_Task to complete_
Search the data for the word "down" and copy out every line that has it.

_The data_

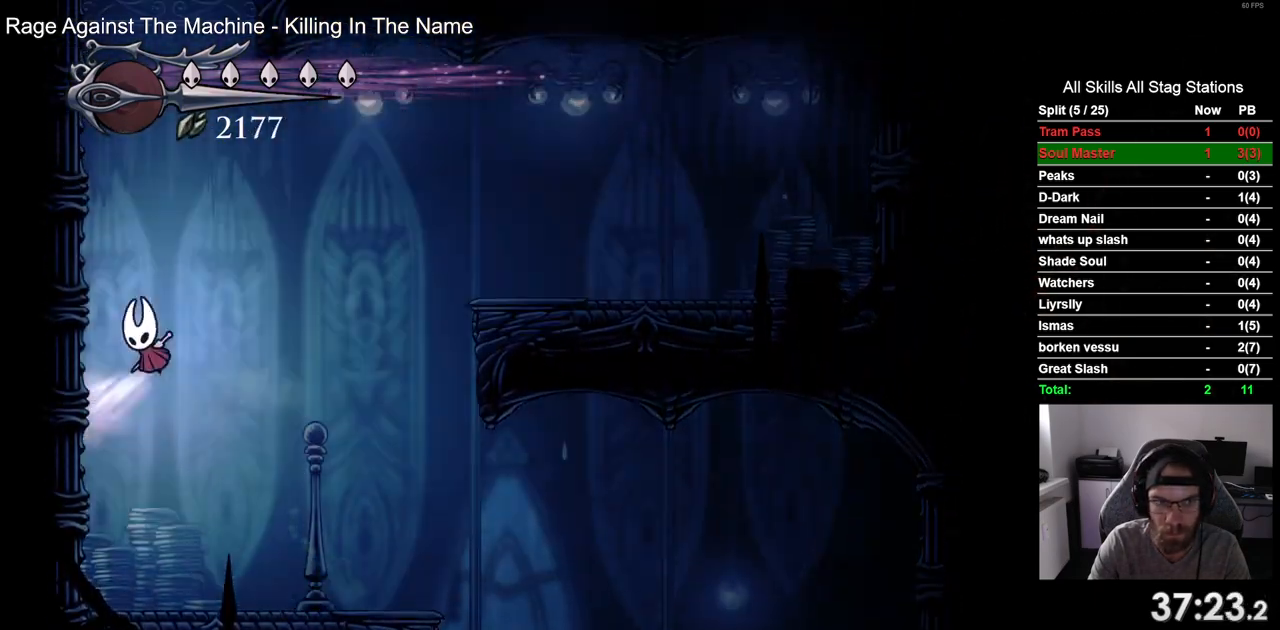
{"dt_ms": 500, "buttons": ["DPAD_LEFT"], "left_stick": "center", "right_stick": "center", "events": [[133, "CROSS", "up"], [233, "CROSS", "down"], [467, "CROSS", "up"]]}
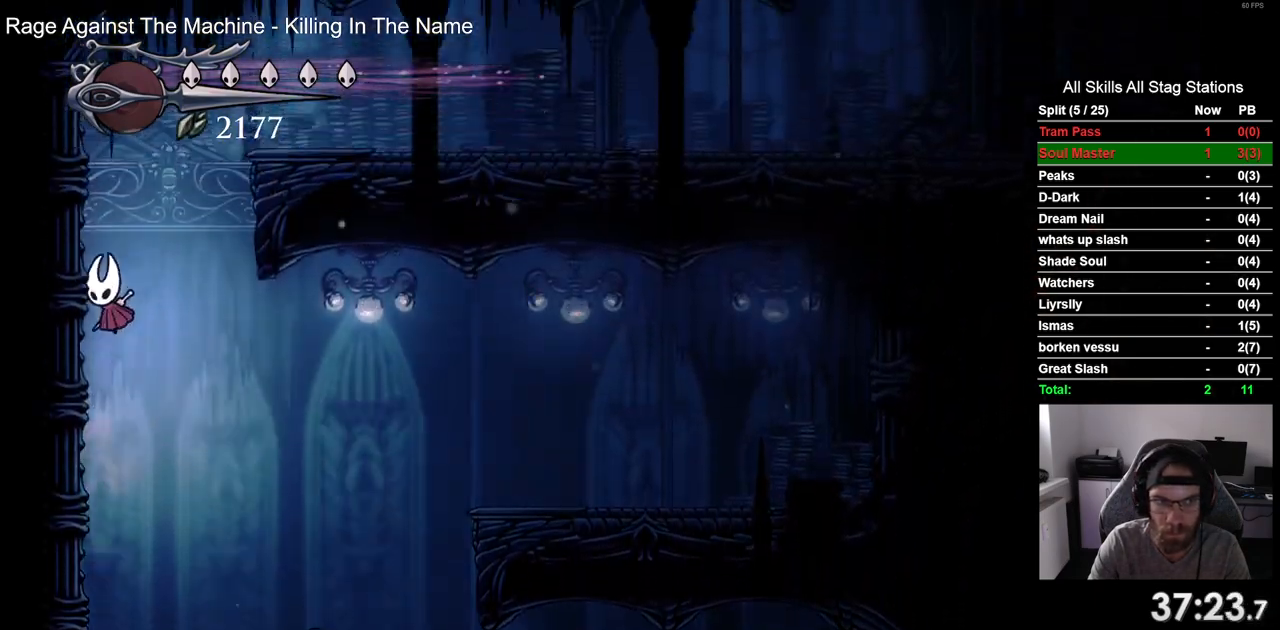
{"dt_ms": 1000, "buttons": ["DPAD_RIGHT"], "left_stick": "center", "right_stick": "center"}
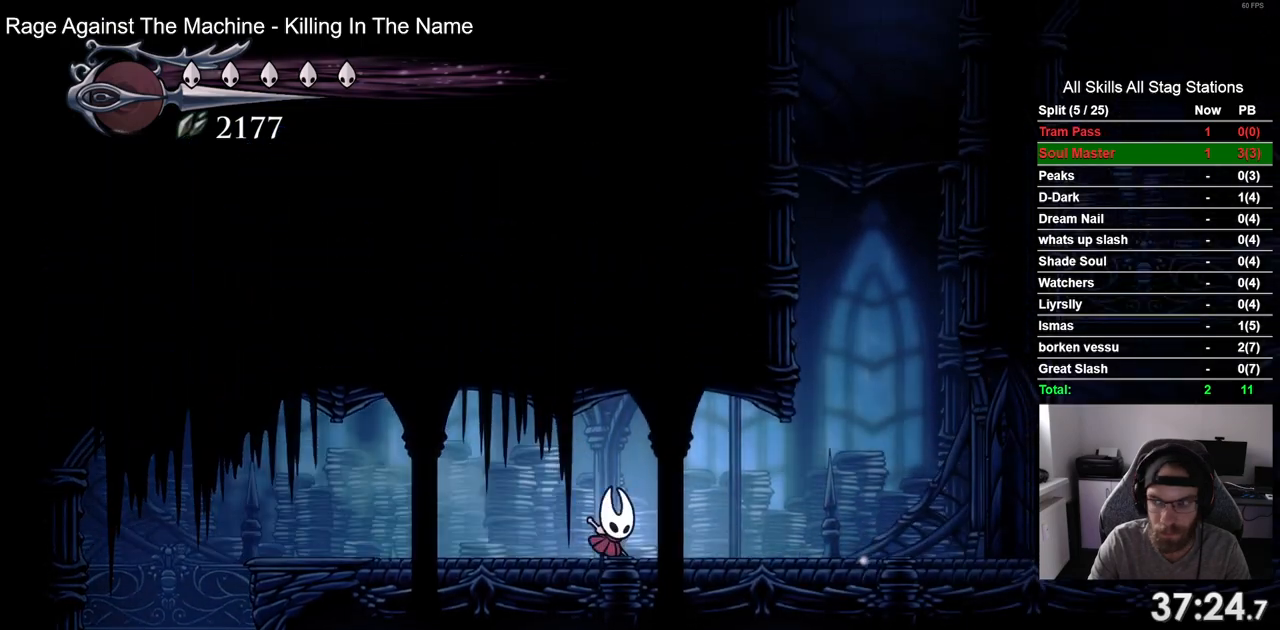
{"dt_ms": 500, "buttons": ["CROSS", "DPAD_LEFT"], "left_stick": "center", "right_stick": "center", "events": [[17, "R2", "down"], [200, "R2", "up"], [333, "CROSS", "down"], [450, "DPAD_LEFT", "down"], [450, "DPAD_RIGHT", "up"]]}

_Response area_
{"dt_ms": 500, "buttons": ["DPAD_LEFT"], "left_stick": "center", "right_stick": "center", "events": [[133, "CROSS", "up"], [233, "CROSS", "down"], [467, "CROSS", "up"]]}
{"dt_ms": 500, "buttons": ["CROSS", "DPAD_LEFT"], "left_stick": "center", "right_stick": "center", "events": [[17, "R2", "down"], [200, "R2", "up"], [333, "CROSS", "down"], [450, "DPAD_LEFT", "down"], [450, "DPAD_RIGHT", "up"]]}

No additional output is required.